Amazon’s Success Driven By Preference For Pure Brand Terms
Amazon’s Success Driven By Preference For Pure Brand Terms
by Gavin O’Malley @mp_gavin, December 6, 2017
At least when it comes to consumer electronic sales, Amazon appears to be winning the holidays with an aggressive paid-search strategy.
That’s according to new research from search intelligence platform Adthena, which found Amazon won nearly half (49.65%) of the category’s click share during October and November this year.
The ecommerce giant’s success is being driven by its preference for pure brand terms, versus generic terms, according to Ashley Fletcher, director of product marketing at Adthena.
“Search queries on terms exclusive to Amazon, like ‘Kindle,’ ‘Amazon Prime,’ ‘Fire TV,’ and others, offer much better value across the entire online consumer electronics vertical, giving them lucrative, high-volume/low-CPC search conversions,” Fletcher notes in the new report.
In the consumer electronics category, Amazon advertises on over 30,000 search terms — more than double its closest competitors, Walmart and Best Buy, Adthena found.
For its findings, Adthena — which uses AI and machine-learning technology tied to search data — analyzed roughly 370,000 search ads among 179 retailers, according to Fletcher.
Amazon’s average search ad position for all of its ads was weighted heavily on 1, 2 and 3 — suggesting that their consumer electronics search ads do not fluctuate much from these positions.
Target was running a 2-3 ad position strategy, which suggests they are advertising heavily on search terms which achieve an average ad position between 2-3. As such, their ads did not fluctuate considerably from their 2-3 ad positions.
Walmart appeared to be focused on the 3 ad position, per Adthena.
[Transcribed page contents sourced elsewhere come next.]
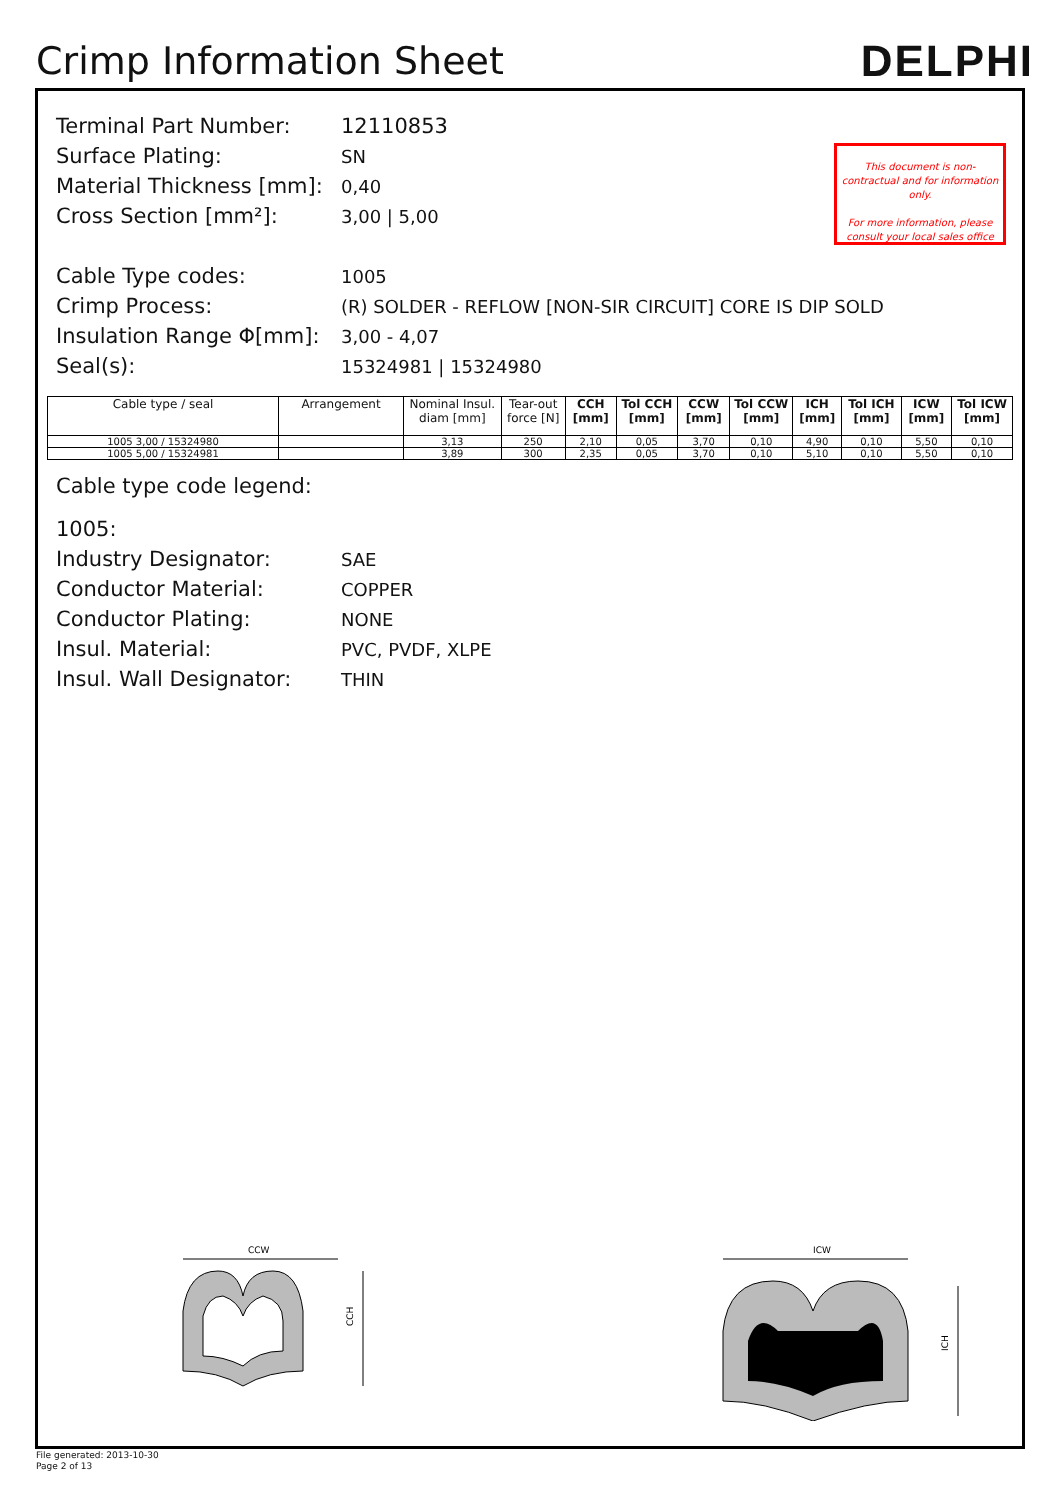Crimp Information Sheet
DELPHI
Terminal Part Number: 12110853
Surface Plating:
SN
Material Thickness [mm]:
0,40
Cross Section [mm²]:
3,00 | 5,00
Cable Type codes:
1005
Crimp Process:
(R) SOLDER - REFLOW [NON-SIR CIRCUIT] CORE IS DIP SOLD
Insulation Range Φ[mm]:
3,00 - 4,07
Seal(s):
15324981 | 15324980
This document is non-contractual and for information only.
For more information, please consult your local sales office
| Cable type / seal | Arrangement | Nominal Insul. diam [mm] | Tear-out force [N] | CCH [mm] | Tol CCH [mm] | CCW [mm] | Tol CCW [mm] | ICH [mm] | Tol ICH [mm] | ICW [mm] | Tol ICW [mm] |
| --- | --- | --- | --- | --- | --- | --- | --- | --- | --- | --- | --- |
| 1005 3,00 / 15324980 | | 3,13 | 250 | 2,10 | 0,05 | 3,70 | 0,10 | 4,90 | 0,10 | 5,50 | 0,10 |
| 1005 5,00 / 15324981 | | 3,89 | 300 | 2,35 | 0,05 | 3,70 | 0,10 | 5,10 | 0,10 | 5,50 | 0,10 |
Cable type code legend:
1005:
Industry Designator:
SAE
Conductor Material:
COPPER
Conductor Plating:
NONE
Insul. Material:
PVC, PVDF, XLPE
Insul. Wall Designator:
THIN
CCW
CCH
ICW
ICH
File generated: 2013-10-30
Page 2 of 13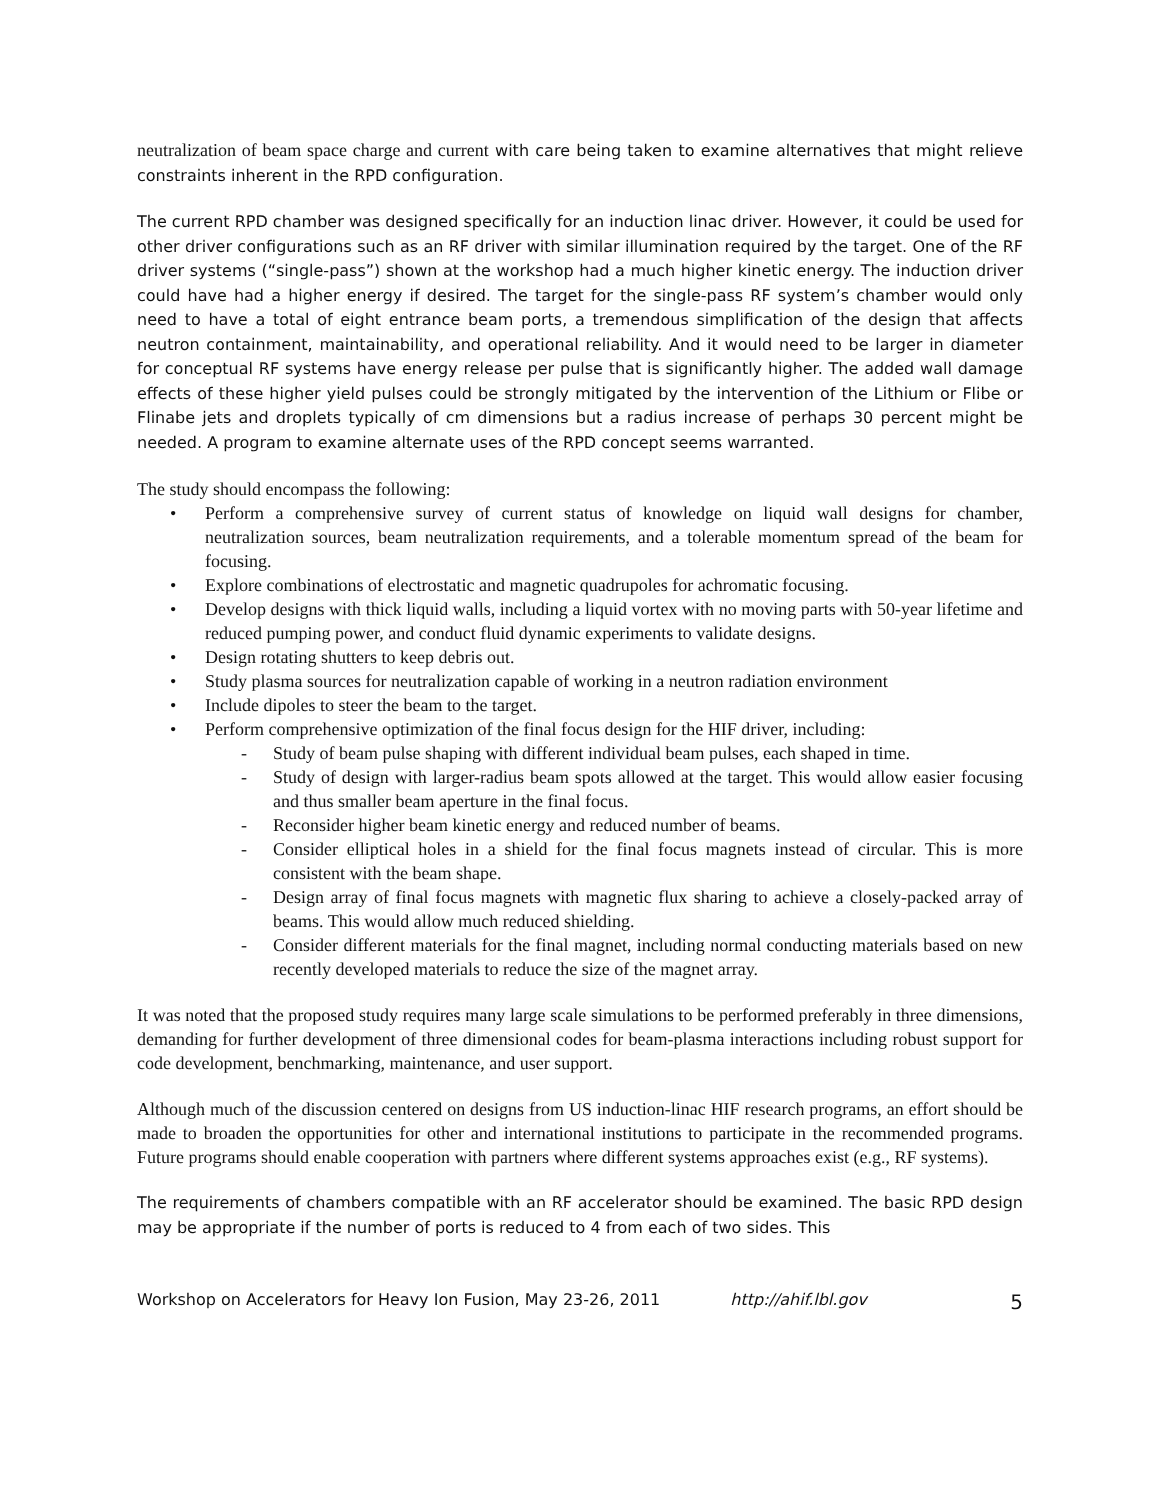neutralization of beam space charge and current with care being taken to examine alternatives that might relieve constraints inherent in the RPD configuration.
The current RPD chamber was designed specifically for an induction linac driver. However, it could be used for other driver configurations such as an RF driver with similar illumination required by the target. One of the RF driver systems (“single-pass”) shown at the workshop had a much higher kinetic energy. The induction driver could have had a higher energy if desired. The target for the single-pass RF system’s chamber would only need to have a total of eight entrance beam ports, a tremendous simplification of the design that affects neutron containment, maintainability, and operational reliability. And it would need to be larger in diameter for conceptual RF systems have energy release per pulse that is significantly higher. The added wall damage effects of these higher yield pulses could be strongly mitigated by the intervention of the Lithium or Flibe or Flinabe jets and droplets typically of cm dimensions but a radius increase of perhaps 30 percent might be needed. A program to examine alternate uses of the RPD concept seems warranted.
The study should encompass the following:
• Perform a comprehensive survey of current status of knowledge on liquid wall designs for chamber, neutralization sources, beam neutralization requirements, and a tolerable momentum spread of the beam for focusing.
• Explore combinations of electrostatic and magnetic quadrupoles for achromatic focusing.
• Develop designs with thick liquid walls, including a liquid vortex with no moving parts with 50-year lifetime and reduced pumping power, and conduct fluid dynamic experiments to validate designs.
• Design rotating shutters to keep debris out.
• Study plasma sources for neutralization capable of working in a neutron radiation environment
• Include dipoles to steer the beam to the target.
• Perform comprehensive optimization of the final focus design for the HIF driver, including:
- Study of beam pulse shaping with different individual beam pulses, each shaped in time.
- Study of design with larger-radius beam spots allowed at the target. This would allow easier focusing and thus smaller beam aperture in the final focus.
- Reconsider higher beam kinetic energy and reduced number of beams.
- Consider elliptical holes in a shield for the final focus magnets instead of circular. This is more consistent with the beam shape.
- Design array of final focus magnets with magnetic flux sharing to achieve a closely-packed array of beams. This would allow much reduced shielding.
- Consider different materials for the final magnet, including normal conducting materials based on new recently developed materials to reduce the size of the magnet array.
It was noted that the proposed study requires many large scale simulations to be performed preferably in three dimensions, demanding for further development of three dimensional codes for beam-plasma interactions including robust support for code development, benchmarking, maintenance, and user support.
Although much of the discussion centered on designs from US induction-linac HIF research programs, an effort should be made to broaden the opportunities for other and international institutions to participate in the recommended programs. Future programs should enable cooperation with partners where different systems approaches exist (e.g., RF systems).
The requirements of chambers compatible with an RF accelerator should be examined. The basic RPD design may be appropriate if the number of ports is reduced to 4 from each of two sides. This
Workshop on Accelerators for Heavy Ion Fusion, May 23-26, 2011 http://ahif.lbl.gov 5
It also has a larger proportion of search terms, which serve ads with an average position of 3, in comparison to their competitors.
Best Buy advertises on fewer search terms overall compared to other top retailers like Amazon, Walmart and Target.
However, its ads performed well on 1 position search terms — which, according to Fletcher, suggests that their SEM team has found a small niche in the competitive landscape.
For branded search terms only, Amazon’s pure brand ad frequency fluctuated between 53% to 80% on desktop and 86% to 96% on mobile.
The brand frequency is how often Amazon’s ads appear when consumers search on its branded search terms.